Gevangenschap en censuur
Na de Duitse inval in Nederland in mei 1940 neemt het bestuur in de West maatregelen tegen vijandige invloeden. Er komt censuur op de post en de pers.
Alle Duitsers – ook enkele Joden – en andere mogelijk staatsgevaarlijke personen worden gevangengezet. In Suriname zijn dat onder meer de zeer geliefde Duitse zendelingen van de Evangelische Broeder Gemeente.
'De Duitsers waren in onze ogen de weldoeners. De Nederlanders waren de kolonisten. Je sympathiseerde natuurlijk met de mensen waaraan je iets te danken had. Vooral de ouderen begrepen niet dat de Duitse zendelingen werden geïnterneerd.
Ook vanuit andere landen naar Suriname
Op de Antillen en Aruba vinden velen het ook moeilijk hun Duitse buren als vijanden te zien. Ze moeten naar een kamp op Bonaire en Kamp Copieweg in Suriname. De Duitsers worden in het kamp niet slecht behandeld.
Ook in Nederlands-Indië zijn in mei 1940 Nederlanders gevangen gezet waarvan men dacht dat ze pro-Duits waren. In 1942 worden ze naar Suriname overgebracht. Voor hen wordt een apart kamp ingericht in het afgelegen Jodensavanne. Hun behandeling is slecht.

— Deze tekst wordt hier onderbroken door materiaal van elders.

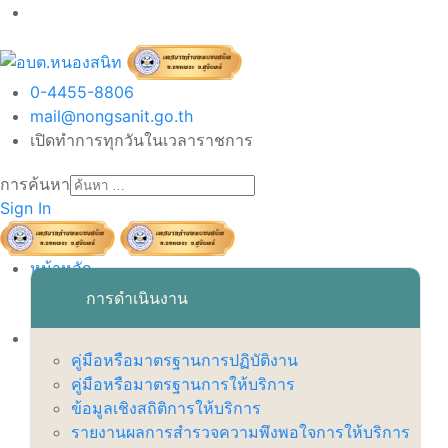
0-4455-8806
mail@nongsanit.go.th
เปิดทำการทุกวันในเวลาราชการ
การค้นหา
Sign In
หน้าหลัก
เข้าสู่ระบบ
การดำเนินงาน
เกี่ยวกับเทศบาล
คู่มือหรือมาตรฐานการปฏิบัติงาน
สภาพพื้นฐานทั่วไป
คู่มือหรือมาตรฐานการให้บริการ
วิสัยทัศน์ พันธกิจ ยุทธศาสตร์
ข้อมูลเชิงสถิติการให้บริการ
ตราสัญลักษณ์
รายงานผลการสำรวจความพึงพอใจการให้บริการ
อำนาจหน้าที่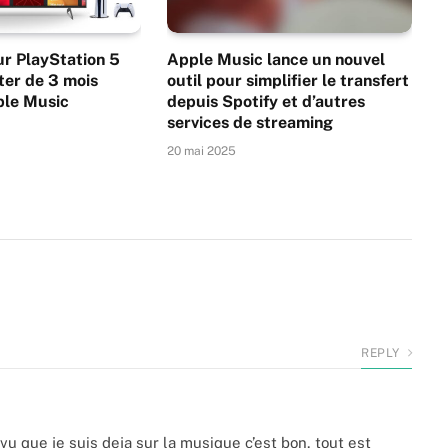
ur PlayStation 5
Apple Music lance un nouvel
ter de 3 mois
outil pour simplifier le transfert
ple Music
depuis Spotify et d’autres
services de streaming
20 mai 2025
REPLY
 vu que je suis deja sur la musique c’est bon, tout est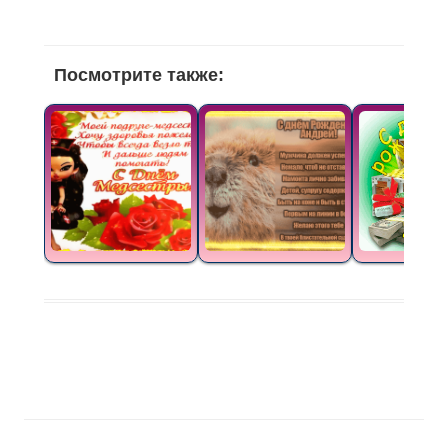
Посмотрите также: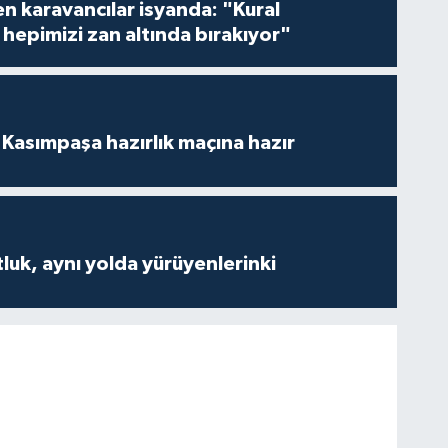
en karavancılar isyanda: "Kural
hepimizi zan altında bırakıyor"
Kasımpaşa hazırlık maçına hazır
luk, aynı yolda yürüyenlerinki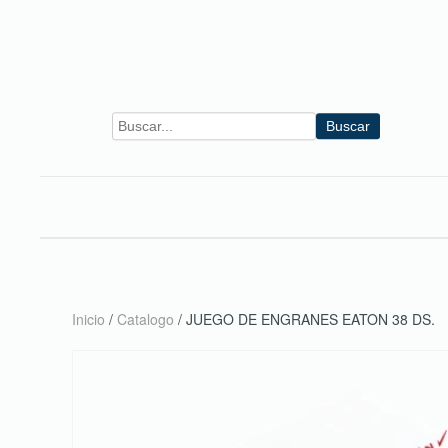
Skip to main content
Buscar
Inicio
/
Catalogo
/ JUEGO DE ENGRANES EATON 38 DS.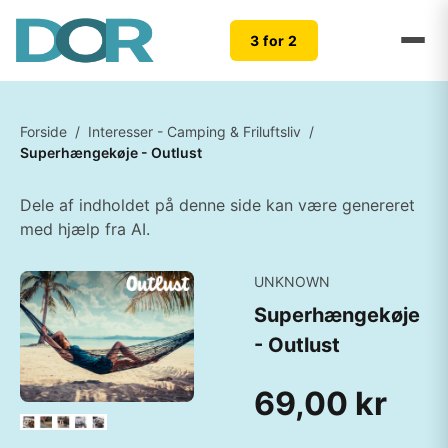
3 for 2
Forside
/
Interesser - Camping & Friluftsliv
/
Superhængekøje - Outlust
Dele af indholdet på denne side kan være genereret
med hjælp fra AI.
UNKNOWN
Superhængekøje
- Outlust
69,00 kr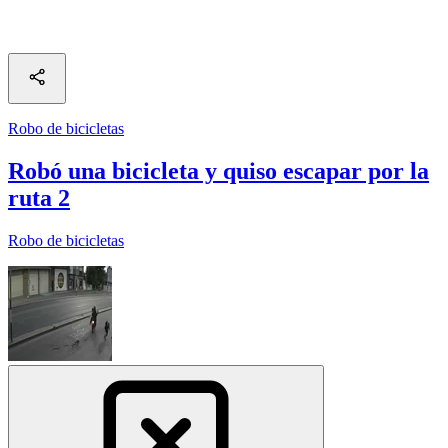
Robo de bicicletas
Robó una bicicleta y quiso escapar por la
ruta 2
Robo de bicicletas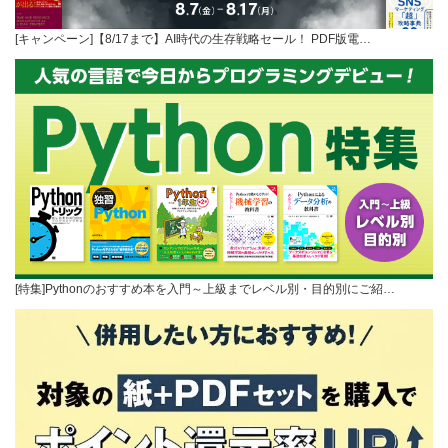
[キャンペーン]【8/17まで】AI時代の生存戦略セール！ PDF版電…
[特集]Pythonのおすすめ本を入門～上級までレベル別・目的別にご紹…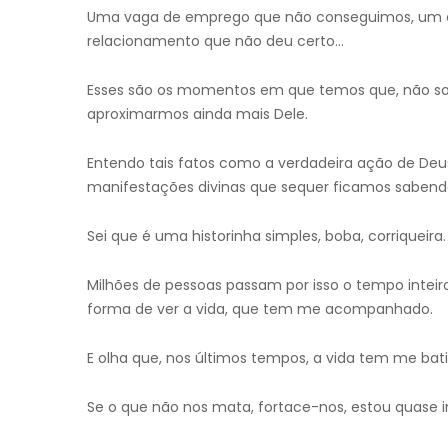
Uma vaga de emprego que não conseguimos, um ô
relacionamento que não deu certo…
Esses são os momentos em que temos que, não so
aproximarmos ainda mais Dele.
Entendo tais fatos como a verdadeira ação de Deus
manifestações divinas que sequer ficamos sabendo.
Sei que é uma historinha simples, boba, corriqueira.
Milhões de pessoas passam por isso o tempo inteir
forma de ver a vida, que tem me acompanhado.
E olha que, nos últimos tempos, a vida tem me ba
Se o que não nos mata, fortace-nos, estou quase in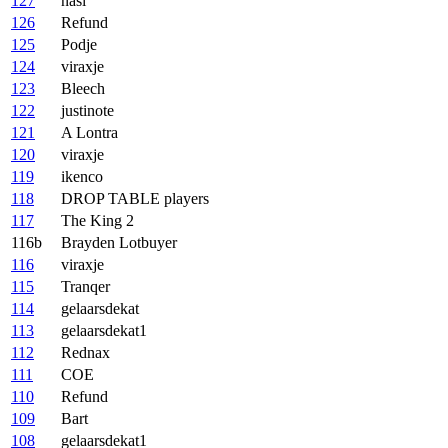
127
nasi
126
Refund
125
Podje
124
viraxje
123
Bleech
122
justinote
121
A Lontra
120
viraxje
119
ikenco
118
DROP TABLE players
117
The King 2
116b
Brayden Lotbuyer
116
viraxje
115
Tranqer
114
gelaarsdekat
113
gelaarsdekat1
112
Rednax
111
COE
110
Refund
109
Bart
108
gelaarsdekat1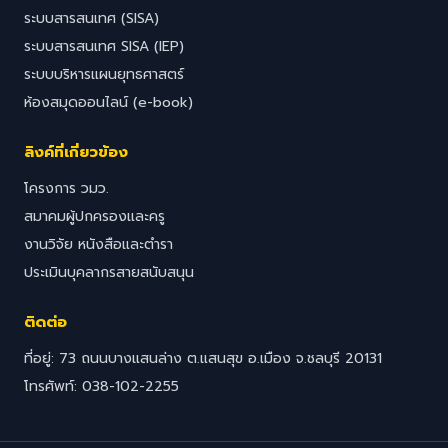
ระบบสารสนเทศ (SISA)
ระบบสารสนเทศ SISA (IEP)
ระบบบริหารแผนยุทธศาสตร์
ห้องสมุดออนไลน์ (e-book)
ลิงค์ที่เกี่ยวข้อง
โครงการ วมว.
สมาคมผู้ปกครองและครู
งานวิจัย หนังสือและตำรา
ประเมินบุคลากรสายสนับสนุน
ติดต่อ
ที่อยู่: 73 ถนนบางแสนล่าง ต.แสนสุข อ.เมือง จ.ชลบุรี 20131
โทรศัพท์: 038-102-2255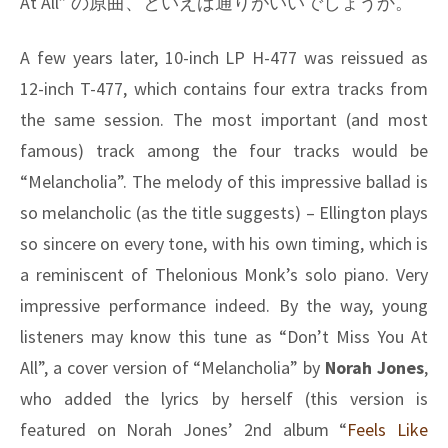
At All”
の原曲、といえば通りがいいでしょうか。
A few years later, 10-inch LP H-477 was reissued as
12-inch T-477, which contains four extra tracks from
the same session. The most important (and most
famous) track among the four tracks would be
“Melancholia”. The melody of this impressive ballad is
so melancholic (as the title suggests) – Ellington plays
so sincere on every tone, with his own timing, which is
a reminiscent of Thelonious Monk’s solo piano. Very
impressive performance indeed. By the way, young
listeners may know this tune as “Don’t Miss You At
All”, a cover version of “Melancholia” by
Norah Jones
,
who added the lyrics by herself (this version is
featured on Norah Jones’ 2nd album “
Feels Like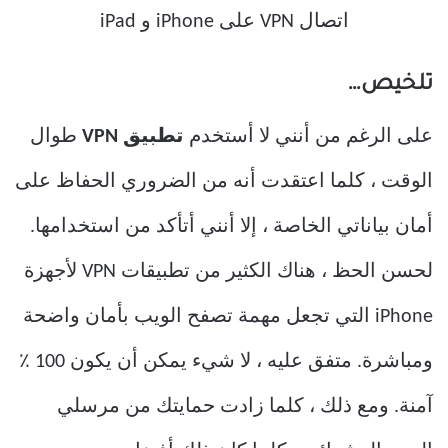
تلخيص…
على الرغم من أنني لا أستخدم
تطبيق VPN
طوال
الوقت ، كلما اعتقدت أنه من الضروري الحفاظ على
أمان بياناتي الخاصة ، إلا أنني أتأكد من استخدامها.
لحسن الحظ ، هناك الكثير من تطبيقات VPN لأجهزة
iPhone التي تجعل مهمة تصفح الويب بأمان واضحة
ومباشرة. متفق عليه ، لا شيء يمكن أن يكون 100 ٪
آمنة. ومع ذلك ، كلما زادت حمايتك من مرسلي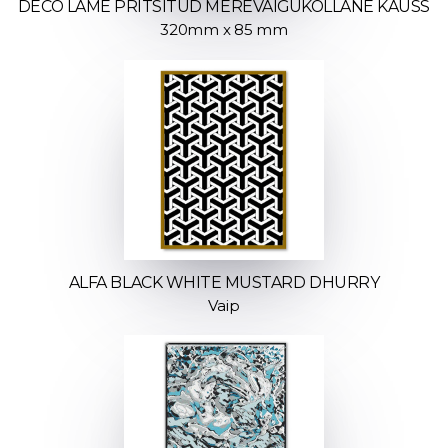
DECO LAME PRITSITUD MEREVAIGUKOLLANE KAUSS
320mm x 85 mm
ALFA BLACK WHITE MUSTARD DHURRY
Vaip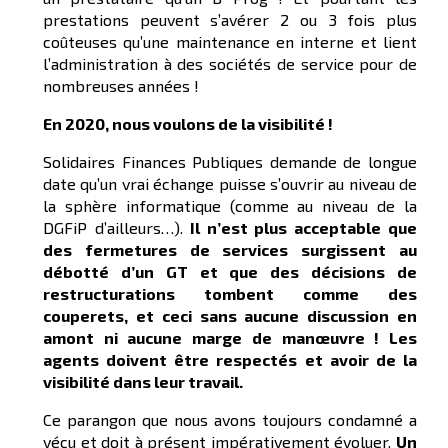
prestations peuvent s’avérer 2 ou 3 fois plus
coûteuses qu’une maintenance en interne et lient
l’administration à des sociétés de service pour de
nombreuses années !
En 2020, nous voulons de la visibilité !
Solidaires Finances Publiques demande de longue
date qu’un vrai échange puisse s’ouvrir au niveau de
la sphère informatique (comme au niveau de la
DGFiP d’ailleurs…).
Il n’est plus acceptable que
des fermetures de services surgissent au
débotté d’un GT et que des décisions de
restructurations tombent comme des
couperets, et ceci sans aucune discussion en
amont ni aucune marge de manœuvre ! Les
agents doivent être respectés et avoir de la
visibilité dans leur travail.
Ce parangon que nous avons toujours condamné a
vécu et doit à présent impérativement évoluer.
Un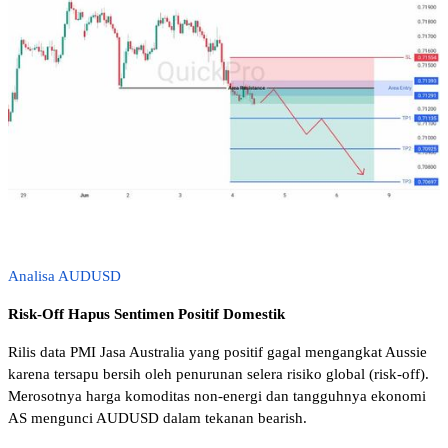
Analisa AUDUSD
Risk-Off Hapus Sentimen Positif Domestik 
Rilis data PMI Jasa Australia yang positif gagal mengangkat Aussie 
karena tersapu bersih oleh penurunan selera risiko global (risk-off). 
Merosotnya harga komoditas non-energi dan tangguhnya ekonomi 
AS mengunci AUDUSD dalam tekanan bearish.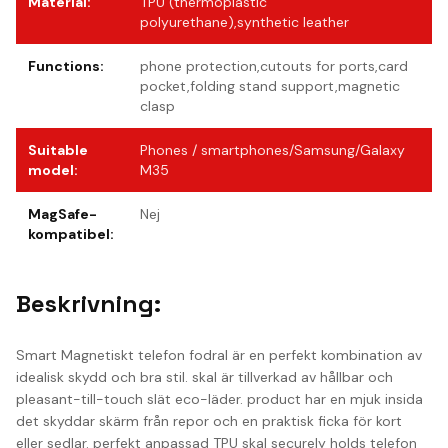
Material
:
TPU (thermoplastic
polyurethane),synthetic leather
Functions
:
phone protection,cutouts for ports,card
pocket,folding stand support,magnetic
clasp
Suitable
Phones / smartphones/Samsung/Galaxy
model
:
M35
MagSafe-
Nej
kompatibel
:
Beskrivning:
Smart Magnetiskt telefon fodral är en perfekt kombination av
idealisk skydd och bra stil. skal är tillverkad av hållbar och
pleasant-till-touch slät eco-läder. product har en mjuk insida
det skyddar skärm från repor och en praktisk ficka för kort
eller sedlar. perfekt anpassad TPU skal securely holds telefon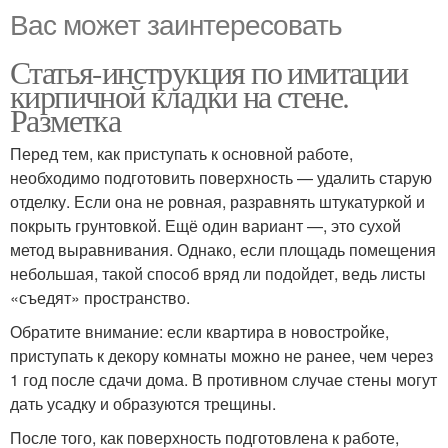
Вас может заинтересовать
Статья-инструкция по имитации
кирпичной кладки на стене.
Разметка
Перед тем, как приступать к основной работе,
необходимо подготовить поверхность — удалить старую
отделку. Если она не ровная, разравнять штукатуркой и
покрыть грунтовкой. Ещё один вариант —, это сухой
метод выравнивания. Однако, если площадь помещения
небольшая, такой способ вряд ли подойдет, ведь листы
«съедят» пространство.
Обратите внимание: если квартира в новостройке,
приступать к декору комнаты можно не ранее, чем через
1 год после сдачи дома. В противном случае стены могут
дать усадку и образуются трещины.
После того, как поверхность подготовлена к работе,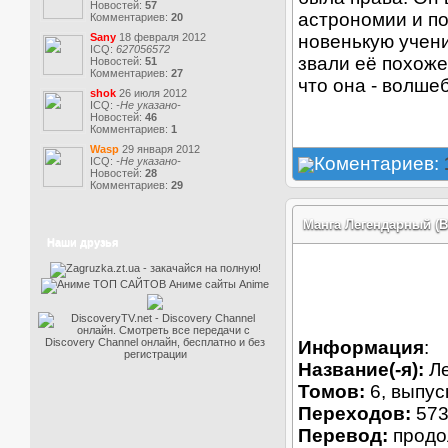
Новостей:
57
астрономии и по
Комментариев:
20
Sany
18 февраля 2012
новенькую учениц
ICQ:
627056572
звали её похоже
Новостей:
51
Комментариев:
27
что она - волшеб
shok
26 июля 2012
ICQ:
-Не указано-
Новостей:
46
Комментариев:
1
Wasp
29 января 2012
Коментариев:
ICQ:
-Не указано-
Новостей:
28
Комментариев:
29
Манга Легендарный (B
Наши друзья
Информация
:
Название(-я):
Ле
Томов:
6, выпус
Переходов:
573
Перевод:
продо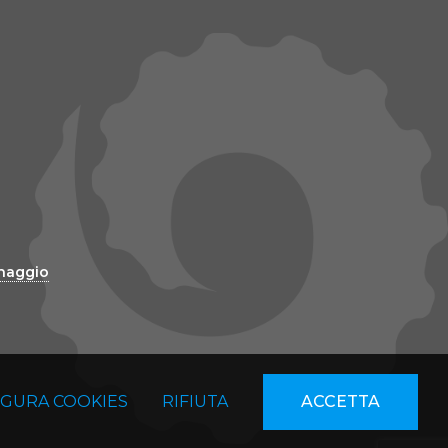
inaggio
IGURA COOKIES
RIFIUTA
ACCETTA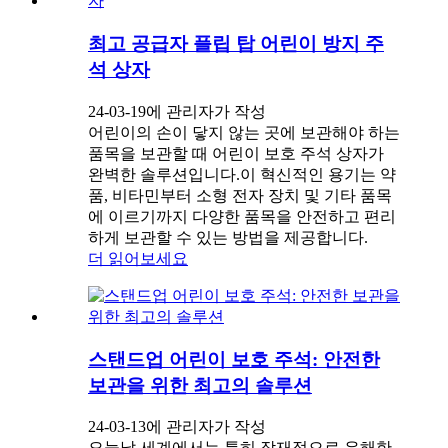
최고 공급자 플립 탑 어린이 방지 주
석 상자
24-03-19에 관리자가 작성
어린이의 손이 닿지 않는 곳에 보관해야 하는
품목을 보관할 때 어린이 보호 주석 상자가
완벽한 솔루션입니다.이 혁신적인 용기는 약
품, 비타민부터 소형 전자 장치 및 기타 품목
에 이르기까지 다양한 품목을 안전하고 편리
하게 보관할 수 있는 방법을 제공합니다.
더 읽어보세요
스탠드업 어린이 보호 주석: 안전한
보관을 위한 최고의 솔루션
24-03-13에 관리자가 작성
오늘날 세계에서는 특히 잠재적으로 유해한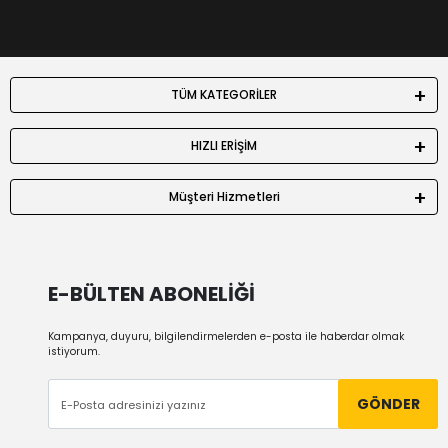
TÜM KATEGORİLER
HIZLI ERİŞİM
Müşteri Hizmetleri
E-BÜLTEN ABONELİĞİ
Kampanya, duyuru, bilgilendirmelerden e-posta ile haberdar olmak
istiyorum.
GÖNDER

Nog twee andere groepen worden in Suriname geïnterneerd: naar Zuid-Afrika geëmigreerde Nederlanders die weigeren hun dienstplicht te vervullen, en tientallen prostituees en bendeleden die in oktober 1943 in Paramaribo zijn opgepakt.
Kampen
Meteen na de Duitse inval in Nederland worden in Suriname ongeveer 160 Duitsers gevangen gezet. Ook enkele anderen worden vastgezet waarvan met vermoedt dat ze staatsgevaarlijk zijn. Op de Antillen worden ongeveer 440 mensen geïnterneerd. Er worden zo snel mogelijk kampen ingericht.
In 1939 waren de vestigingsplaatsen voor de kampen al uitgezocht. In Suriname komt het kamp in het klooster Copieweg. Het kamp voor de Antillen komt op Bonaire.
In Nederlands-Indië waren Japanse kampen om burgers vast te zetten. In vergelijking daarmee hadden de gevangenen in Kamp Copieweg en op Bonaire het goed. Ze kregen evenveel voedsel als de bewakers. Deze bewakers waren bovendien voornamelijk inheemse schutters en die zagen hun gevangenen niet echt als vijanden.
Kamp Copieweg (Suriname)
'Voor onze ouders was de internering niet prettig, maar wij kinderen hadden een heerlijke tijd. We konden uren spelen tussen de bomen, en vlinders vangen. Het was een paradijsje. Onze ouders hadden heel veel tijd voor ons. De Surinaamse bewakers waren erg aardig. We mochten ook schrijven met de familie in Duitsland. Ik schreef mijn zusje dat er jonge poesjes waren geboren.’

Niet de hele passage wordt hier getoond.